**WHAT IS REQUIRED:**
Copy each line of the records below, from the first through the one that contains "The wizard.py file", exactly as written.
──────── INPUT MATERIAL
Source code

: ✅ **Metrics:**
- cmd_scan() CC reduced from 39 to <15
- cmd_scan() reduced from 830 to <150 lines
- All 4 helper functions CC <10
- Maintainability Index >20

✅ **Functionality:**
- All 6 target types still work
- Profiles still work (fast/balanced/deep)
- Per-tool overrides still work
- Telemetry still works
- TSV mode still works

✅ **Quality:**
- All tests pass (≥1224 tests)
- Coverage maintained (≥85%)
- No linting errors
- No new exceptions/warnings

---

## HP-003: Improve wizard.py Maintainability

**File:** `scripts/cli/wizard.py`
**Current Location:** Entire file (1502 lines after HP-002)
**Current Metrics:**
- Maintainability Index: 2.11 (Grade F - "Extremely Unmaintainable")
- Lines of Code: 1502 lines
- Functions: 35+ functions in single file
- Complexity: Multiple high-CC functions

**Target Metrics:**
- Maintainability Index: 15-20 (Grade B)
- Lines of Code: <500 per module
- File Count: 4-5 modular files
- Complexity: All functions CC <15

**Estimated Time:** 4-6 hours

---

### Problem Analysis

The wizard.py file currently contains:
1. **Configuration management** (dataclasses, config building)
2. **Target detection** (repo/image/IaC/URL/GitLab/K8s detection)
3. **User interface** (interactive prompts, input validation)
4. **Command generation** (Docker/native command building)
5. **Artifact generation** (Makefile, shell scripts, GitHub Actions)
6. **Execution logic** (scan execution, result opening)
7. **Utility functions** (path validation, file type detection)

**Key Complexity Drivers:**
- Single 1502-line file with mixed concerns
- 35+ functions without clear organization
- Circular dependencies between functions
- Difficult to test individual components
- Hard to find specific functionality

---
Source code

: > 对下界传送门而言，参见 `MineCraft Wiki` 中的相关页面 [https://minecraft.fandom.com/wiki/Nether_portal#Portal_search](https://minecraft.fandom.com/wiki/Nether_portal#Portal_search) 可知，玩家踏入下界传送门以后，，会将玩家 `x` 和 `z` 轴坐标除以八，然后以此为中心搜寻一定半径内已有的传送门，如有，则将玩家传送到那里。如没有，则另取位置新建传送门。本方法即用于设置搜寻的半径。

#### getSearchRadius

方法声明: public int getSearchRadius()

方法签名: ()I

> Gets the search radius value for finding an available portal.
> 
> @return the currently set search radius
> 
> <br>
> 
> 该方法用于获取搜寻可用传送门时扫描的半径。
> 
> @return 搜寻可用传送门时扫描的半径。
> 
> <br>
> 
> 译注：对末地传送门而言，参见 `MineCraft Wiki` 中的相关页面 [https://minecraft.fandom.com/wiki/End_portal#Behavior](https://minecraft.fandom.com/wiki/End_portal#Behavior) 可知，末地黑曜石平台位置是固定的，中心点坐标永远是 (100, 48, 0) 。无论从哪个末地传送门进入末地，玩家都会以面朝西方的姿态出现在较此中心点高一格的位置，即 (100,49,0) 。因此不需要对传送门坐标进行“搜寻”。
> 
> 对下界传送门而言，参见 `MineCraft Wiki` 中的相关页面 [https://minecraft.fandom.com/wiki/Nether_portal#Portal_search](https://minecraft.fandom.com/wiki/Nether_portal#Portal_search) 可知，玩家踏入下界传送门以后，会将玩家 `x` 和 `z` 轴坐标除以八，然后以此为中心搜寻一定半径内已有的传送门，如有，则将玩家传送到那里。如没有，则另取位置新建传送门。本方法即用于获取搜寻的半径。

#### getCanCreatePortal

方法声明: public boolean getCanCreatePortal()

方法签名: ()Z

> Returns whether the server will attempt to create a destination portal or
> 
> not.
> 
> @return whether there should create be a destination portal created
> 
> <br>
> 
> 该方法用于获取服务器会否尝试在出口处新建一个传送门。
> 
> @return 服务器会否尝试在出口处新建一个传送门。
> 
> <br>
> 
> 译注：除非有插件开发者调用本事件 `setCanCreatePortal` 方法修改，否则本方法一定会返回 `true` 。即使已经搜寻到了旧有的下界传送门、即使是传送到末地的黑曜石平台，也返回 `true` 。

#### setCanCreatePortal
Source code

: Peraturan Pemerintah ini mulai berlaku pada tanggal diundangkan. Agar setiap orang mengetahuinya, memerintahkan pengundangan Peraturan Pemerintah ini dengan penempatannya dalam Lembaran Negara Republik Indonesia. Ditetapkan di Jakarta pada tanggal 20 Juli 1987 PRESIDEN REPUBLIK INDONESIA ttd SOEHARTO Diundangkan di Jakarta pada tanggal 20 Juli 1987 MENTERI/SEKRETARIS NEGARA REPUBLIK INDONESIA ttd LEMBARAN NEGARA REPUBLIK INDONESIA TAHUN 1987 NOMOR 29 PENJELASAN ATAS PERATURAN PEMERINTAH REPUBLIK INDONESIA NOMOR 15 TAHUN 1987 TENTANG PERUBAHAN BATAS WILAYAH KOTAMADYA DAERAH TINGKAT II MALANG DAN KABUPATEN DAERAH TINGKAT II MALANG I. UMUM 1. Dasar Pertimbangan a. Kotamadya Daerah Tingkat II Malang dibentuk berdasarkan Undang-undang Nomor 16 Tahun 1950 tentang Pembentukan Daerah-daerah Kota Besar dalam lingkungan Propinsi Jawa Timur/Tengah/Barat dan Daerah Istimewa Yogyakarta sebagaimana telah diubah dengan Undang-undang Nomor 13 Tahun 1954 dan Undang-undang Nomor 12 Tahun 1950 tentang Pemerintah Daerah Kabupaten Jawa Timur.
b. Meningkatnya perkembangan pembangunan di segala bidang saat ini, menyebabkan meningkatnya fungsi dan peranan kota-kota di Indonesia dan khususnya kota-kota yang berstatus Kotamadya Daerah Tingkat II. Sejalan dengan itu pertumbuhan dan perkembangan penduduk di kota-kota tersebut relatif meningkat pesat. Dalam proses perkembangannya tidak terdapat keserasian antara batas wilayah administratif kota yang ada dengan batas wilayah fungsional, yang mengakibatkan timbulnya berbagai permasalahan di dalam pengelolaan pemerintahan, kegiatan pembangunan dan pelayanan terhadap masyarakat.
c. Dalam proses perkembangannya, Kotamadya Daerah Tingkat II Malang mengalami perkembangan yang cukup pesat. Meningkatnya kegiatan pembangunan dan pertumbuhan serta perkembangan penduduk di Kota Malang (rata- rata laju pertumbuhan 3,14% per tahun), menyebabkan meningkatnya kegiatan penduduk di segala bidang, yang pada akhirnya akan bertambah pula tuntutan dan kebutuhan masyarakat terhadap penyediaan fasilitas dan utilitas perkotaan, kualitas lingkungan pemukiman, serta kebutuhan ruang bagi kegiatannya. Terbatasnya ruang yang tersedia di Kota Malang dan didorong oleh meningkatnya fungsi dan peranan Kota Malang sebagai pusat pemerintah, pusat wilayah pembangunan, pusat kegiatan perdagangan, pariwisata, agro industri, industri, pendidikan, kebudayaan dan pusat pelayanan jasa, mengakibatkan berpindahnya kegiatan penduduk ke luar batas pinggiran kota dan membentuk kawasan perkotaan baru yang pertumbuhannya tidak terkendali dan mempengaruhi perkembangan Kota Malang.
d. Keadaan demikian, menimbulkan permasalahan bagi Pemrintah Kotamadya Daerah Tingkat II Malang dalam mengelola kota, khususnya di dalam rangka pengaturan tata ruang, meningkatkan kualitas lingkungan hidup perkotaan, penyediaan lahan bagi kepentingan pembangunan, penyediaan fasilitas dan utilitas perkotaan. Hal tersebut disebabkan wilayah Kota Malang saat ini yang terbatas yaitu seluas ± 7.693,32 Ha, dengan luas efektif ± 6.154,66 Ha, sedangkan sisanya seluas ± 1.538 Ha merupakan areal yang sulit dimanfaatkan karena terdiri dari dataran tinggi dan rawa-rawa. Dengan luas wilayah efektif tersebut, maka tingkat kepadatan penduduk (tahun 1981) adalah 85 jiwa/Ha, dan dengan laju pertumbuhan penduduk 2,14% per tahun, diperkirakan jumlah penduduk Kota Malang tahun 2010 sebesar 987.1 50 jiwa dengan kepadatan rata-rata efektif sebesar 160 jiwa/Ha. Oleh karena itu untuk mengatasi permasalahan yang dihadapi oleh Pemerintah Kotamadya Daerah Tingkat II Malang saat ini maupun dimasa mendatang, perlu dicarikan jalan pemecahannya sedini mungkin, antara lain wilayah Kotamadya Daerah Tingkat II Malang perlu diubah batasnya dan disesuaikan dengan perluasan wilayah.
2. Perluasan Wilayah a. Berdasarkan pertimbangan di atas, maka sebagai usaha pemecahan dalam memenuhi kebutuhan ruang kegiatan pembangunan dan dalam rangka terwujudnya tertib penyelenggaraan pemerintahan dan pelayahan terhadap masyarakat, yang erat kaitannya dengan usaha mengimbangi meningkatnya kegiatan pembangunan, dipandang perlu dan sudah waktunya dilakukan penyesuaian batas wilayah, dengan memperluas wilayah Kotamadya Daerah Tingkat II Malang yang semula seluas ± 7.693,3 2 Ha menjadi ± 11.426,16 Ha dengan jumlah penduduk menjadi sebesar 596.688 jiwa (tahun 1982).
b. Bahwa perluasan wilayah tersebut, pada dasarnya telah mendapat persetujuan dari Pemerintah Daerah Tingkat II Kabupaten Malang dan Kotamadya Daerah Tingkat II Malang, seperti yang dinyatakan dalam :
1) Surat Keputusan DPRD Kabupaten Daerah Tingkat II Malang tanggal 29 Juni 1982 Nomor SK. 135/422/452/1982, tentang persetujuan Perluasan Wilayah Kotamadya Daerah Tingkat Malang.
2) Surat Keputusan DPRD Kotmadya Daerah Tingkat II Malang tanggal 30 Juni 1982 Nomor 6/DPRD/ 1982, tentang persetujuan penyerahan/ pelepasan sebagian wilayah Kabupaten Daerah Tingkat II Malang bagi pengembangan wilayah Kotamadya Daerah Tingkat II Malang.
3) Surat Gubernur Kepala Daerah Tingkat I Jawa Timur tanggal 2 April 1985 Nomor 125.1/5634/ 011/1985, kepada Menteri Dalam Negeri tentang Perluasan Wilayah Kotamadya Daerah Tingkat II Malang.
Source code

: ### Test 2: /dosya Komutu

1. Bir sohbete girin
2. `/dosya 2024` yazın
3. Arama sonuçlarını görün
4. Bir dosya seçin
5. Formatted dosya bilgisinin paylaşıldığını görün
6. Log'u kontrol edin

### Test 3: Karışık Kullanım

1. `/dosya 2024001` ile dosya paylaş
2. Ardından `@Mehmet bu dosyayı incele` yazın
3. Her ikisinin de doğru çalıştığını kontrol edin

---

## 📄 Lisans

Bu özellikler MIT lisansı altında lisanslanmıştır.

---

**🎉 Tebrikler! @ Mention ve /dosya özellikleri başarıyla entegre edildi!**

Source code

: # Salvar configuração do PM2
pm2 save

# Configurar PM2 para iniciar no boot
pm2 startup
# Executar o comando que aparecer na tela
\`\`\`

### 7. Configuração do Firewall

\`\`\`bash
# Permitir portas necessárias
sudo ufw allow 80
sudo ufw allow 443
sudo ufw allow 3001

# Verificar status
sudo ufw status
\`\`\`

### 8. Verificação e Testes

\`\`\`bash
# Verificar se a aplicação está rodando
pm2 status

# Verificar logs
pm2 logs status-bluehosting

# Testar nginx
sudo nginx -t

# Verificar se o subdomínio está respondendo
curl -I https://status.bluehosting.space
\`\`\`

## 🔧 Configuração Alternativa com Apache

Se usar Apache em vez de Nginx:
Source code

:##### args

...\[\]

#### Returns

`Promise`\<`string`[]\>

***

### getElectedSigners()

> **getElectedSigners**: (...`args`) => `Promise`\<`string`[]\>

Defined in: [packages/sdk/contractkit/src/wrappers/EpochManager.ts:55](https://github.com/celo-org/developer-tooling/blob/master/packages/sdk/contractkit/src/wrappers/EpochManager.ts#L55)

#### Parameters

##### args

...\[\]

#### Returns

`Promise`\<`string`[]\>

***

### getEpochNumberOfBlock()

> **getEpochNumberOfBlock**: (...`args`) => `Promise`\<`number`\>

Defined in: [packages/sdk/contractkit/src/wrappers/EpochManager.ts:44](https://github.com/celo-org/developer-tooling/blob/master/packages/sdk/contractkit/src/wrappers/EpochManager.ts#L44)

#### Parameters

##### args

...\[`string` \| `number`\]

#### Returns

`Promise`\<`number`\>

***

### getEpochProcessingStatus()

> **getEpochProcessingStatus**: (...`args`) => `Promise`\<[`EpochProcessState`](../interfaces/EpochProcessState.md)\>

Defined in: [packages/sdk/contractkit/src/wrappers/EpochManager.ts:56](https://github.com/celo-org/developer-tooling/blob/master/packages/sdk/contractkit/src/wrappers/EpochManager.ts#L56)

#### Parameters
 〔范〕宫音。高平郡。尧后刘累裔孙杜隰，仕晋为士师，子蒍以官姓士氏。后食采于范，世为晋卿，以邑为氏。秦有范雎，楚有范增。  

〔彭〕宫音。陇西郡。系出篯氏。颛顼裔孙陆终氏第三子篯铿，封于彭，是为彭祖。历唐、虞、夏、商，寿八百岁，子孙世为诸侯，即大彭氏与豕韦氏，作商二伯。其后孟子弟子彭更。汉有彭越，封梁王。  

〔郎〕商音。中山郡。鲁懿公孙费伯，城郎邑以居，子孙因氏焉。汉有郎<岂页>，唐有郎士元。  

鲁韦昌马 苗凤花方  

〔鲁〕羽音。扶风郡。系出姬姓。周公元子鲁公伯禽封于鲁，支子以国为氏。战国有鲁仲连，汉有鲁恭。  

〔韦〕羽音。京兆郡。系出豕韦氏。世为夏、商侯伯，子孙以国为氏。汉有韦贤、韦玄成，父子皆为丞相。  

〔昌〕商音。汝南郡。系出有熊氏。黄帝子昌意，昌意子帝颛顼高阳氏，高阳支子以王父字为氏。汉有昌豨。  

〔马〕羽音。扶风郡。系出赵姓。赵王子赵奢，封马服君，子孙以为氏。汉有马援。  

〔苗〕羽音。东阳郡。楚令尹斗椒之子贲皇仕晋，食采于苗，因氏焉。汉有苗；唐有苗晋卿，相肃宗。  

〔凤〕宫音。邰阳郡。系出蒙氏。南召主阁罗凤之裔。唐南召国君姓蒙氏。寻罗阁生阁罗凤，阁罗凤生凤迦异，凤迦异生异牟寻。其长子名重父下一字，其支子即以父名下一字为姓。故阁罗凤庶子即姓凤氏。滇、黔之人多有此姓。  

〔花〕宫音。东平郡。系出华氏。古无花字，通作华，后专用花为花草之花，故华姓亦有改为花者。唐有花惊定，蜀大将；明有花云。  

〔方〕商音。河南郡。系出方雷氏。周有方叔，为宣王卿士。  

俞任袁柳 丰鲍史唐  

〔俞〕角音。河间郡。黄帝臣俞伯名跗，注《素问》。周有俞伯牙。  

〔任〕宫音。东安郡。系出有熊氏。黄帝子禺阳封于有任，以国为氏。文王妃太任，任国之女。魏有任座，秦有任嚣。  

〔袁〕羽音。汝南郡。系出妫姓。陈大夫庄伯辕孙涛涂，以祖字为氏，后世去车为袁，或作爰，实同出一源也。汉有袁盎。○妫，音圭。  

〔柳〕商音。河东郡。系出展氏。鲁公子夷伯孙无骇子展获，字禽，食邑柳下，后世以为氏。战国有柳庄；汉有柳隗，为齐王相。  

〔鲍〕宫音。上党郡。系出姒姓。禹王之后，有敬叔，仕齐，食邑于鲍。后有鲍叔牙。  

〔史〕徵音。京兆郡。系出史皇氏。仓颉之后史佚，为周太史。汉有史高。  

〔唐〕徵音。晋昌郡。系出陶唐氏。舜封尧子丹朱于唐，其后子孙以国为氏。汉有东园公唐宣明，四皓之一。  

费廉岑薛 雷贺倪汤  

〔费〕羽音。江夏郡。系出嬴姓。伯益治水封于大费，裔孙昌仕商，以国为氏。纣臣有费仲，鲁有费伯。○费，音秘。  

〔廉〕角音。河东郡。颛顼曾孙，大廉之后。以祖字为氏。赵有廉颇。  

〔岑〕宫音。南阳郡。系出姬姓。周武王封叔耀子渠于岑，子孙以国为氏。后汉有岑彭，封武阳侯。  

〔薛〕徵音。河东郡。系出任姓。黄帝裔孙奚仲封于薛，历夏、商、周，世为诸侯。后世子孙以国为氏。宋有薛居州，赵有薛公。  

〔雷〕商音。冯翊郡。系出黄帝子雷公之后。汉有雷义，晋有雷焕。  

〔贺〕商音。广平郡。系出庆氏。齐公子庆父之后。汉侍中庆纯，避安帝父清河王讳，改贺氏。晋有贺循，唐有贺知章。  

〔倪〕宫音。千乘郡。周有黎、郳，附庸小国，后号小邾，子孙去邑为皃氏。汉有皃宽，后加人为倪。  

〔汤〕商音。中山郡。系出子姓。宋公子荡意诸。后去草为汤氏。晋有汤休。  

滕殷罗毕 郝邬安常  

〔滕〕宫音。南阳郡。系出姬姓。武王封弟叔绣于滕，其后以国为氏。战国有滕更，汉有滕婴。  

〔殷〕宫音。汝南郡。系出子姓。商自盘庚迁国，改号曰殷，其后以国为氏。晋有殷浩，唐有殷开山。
────────────────
**RESPONSE TO THE TASK:**
Source code

: ✅ **Metrics:**
- cmd_scan() CC reduced from 39 to <15
- cmd_scan() reduced from 830 to <150 lines
- All 4 helper functions CC <10
- Maintainability Index >20

✅ **Functionality:**
- All 6 target types still work
- Profiles still work (fast/balanced/deep)
- Per-tool overrides still work
- Telemetry still works
- TSV mode still works

✅ **Quality:**
- All tests pass (≥1224 tests)
- Coverage maintained (≥85%)
- No linting errors
- No new exceptions/warnings

---

## HP-003: Improve wizard.py Maintainability

**File:** `scripts/cli/wizard.py`
**Current Location:** Entire file (1502 lines after HP-002)
**Current Metrics:**
- Maintainability Index: 2.11 (Grade F - "Extremely Unmaintainable")
- Lines of Code: 1502 lines
- Functions: 35+ functions in single file
- Complexity: Multiple high-CC functions

**Target Metrics:**
- Maintainability Index: 15-20 (Grade B)
- Lines of Code: <500 per module
- File Count: 4-5 modular files
- Complexity: All functions CC <15

**Estimated Time:** 4-6 hours

---

### Problem Analysis

The wizard.py file currently contains:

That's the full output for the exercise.